金貨一枚取られた。駄目か、好みだと思ったがな。停まった馬車の扉が中から開き憤怒の顔でカイラン様が下りてくる。
「トニー!お前!知っていたのか!?」
カイラン様は文字通り、トニーに掴みかかった。襟首を掴まれたトニーは俺を睨み、なんとかしろと目が言っている。
「お気に召しませんでしたか」
俺の言葉に険しい顔を向け、掴んだ襟首から手を離し詰め寄ってくる。
「ハロルド…貴様…父上か」
ここまで怒ると旦那様に見えてくるな。
「私が人選を間違えました」
「やめろ、二度と近づけるな」
旦那様の命令ならばまた探さなければならない、諦めて遊んでくれないだろうか。
「素人の方が好みですか?」
素人は後始末が面倒なんだが、好みならば仕方ない。
「僕がキャスリンに会いたいと言ったせいだな…違うか?」
その通りなのだが答えられない。
「女はいらない。用意しなくていい。欲しければ自分で見つける」
それが無理そうだから仕込んだのに…
「父上に伝えろ、会いたいなど言わないから女を仕込むなと」
顎に赤い紅をつけて怒る顔に向け頷く。報告のとき伝えるか。
「カイラン様、女に手荒な真似は?」
「抱きついてきたぞ!馬車から蹴り落とした!」
高い金を払っているから文句は言わないだろうが女性を乱暴に扱うとは意外だったな。
「カイラン様…顎に紅が…」
トニーの言葉に顔は嫌悪感を滲ませ、袖で顎を擦る。これは、女に対して興味がないとか初でもなく悪感情を持っているか。
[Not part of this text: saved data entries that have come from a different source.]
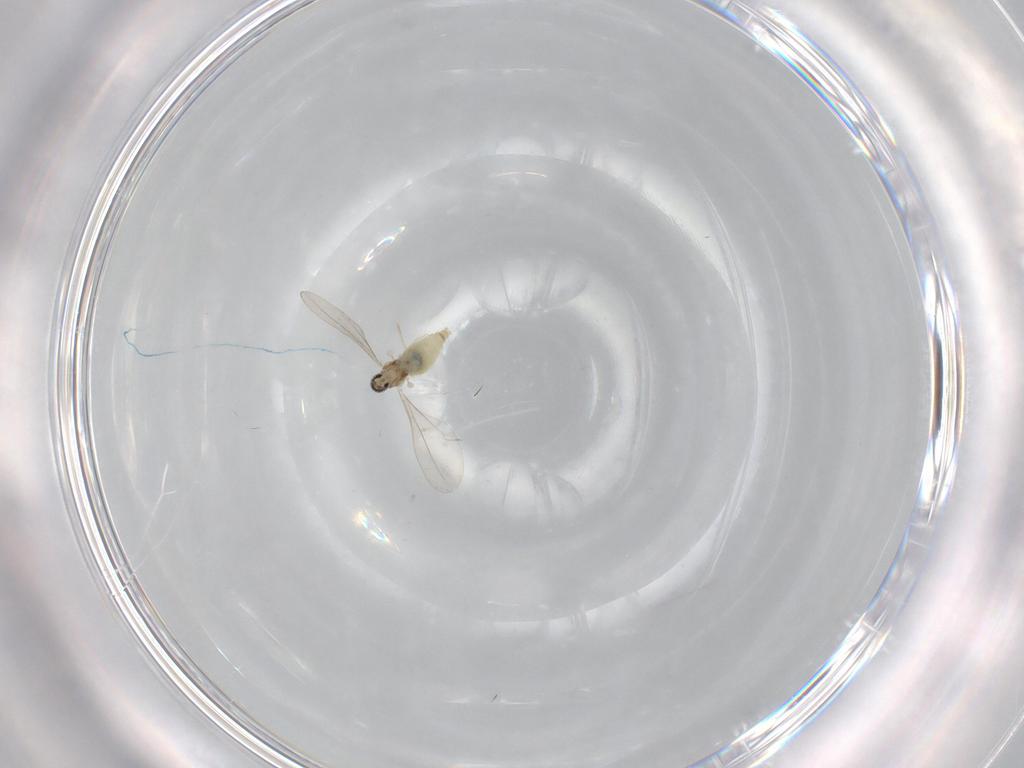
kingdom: Animalia
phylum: Arthropoda
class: Insecta
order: Diptera
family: Ceratopogonidae
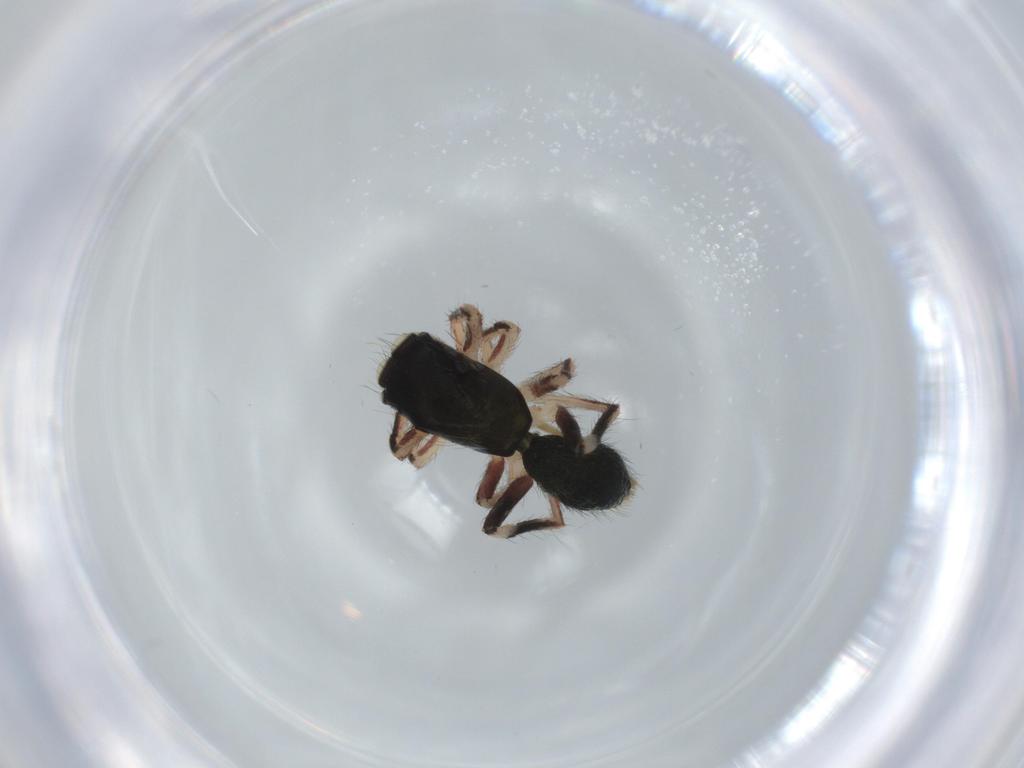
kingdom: Animalia
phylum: Arthropoda
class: Arachnida
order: Araneae
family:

スノー男爵夫人のせいか、ならば金毛は失敗だ。薄い茶の髪を探すべきだった。
「カイラン様、女性は苦手ですか?」
俺の質問に険しい顔を向ける。
「…ああ、裏を読んでしまう」
カイラン様は愚かだが頭は悪くない。スノー夫人で学んだことが活かされてしまったか。女を送り続ければ思い詰めてキャスリン様を連れて他国にでも行こうとするかもしれない。暫く放っておくか。
「旦那様には伝えます」
カイラン様は一瞥して足早に上階へと向かっていった。
キャスリン様に裏などないからな。貴族の令嬢に生まれながら驚くほど欲がない。あの方と比べたら欲丸出しの娼婦は受け付けないか。困ったな、そんな女は他にいない。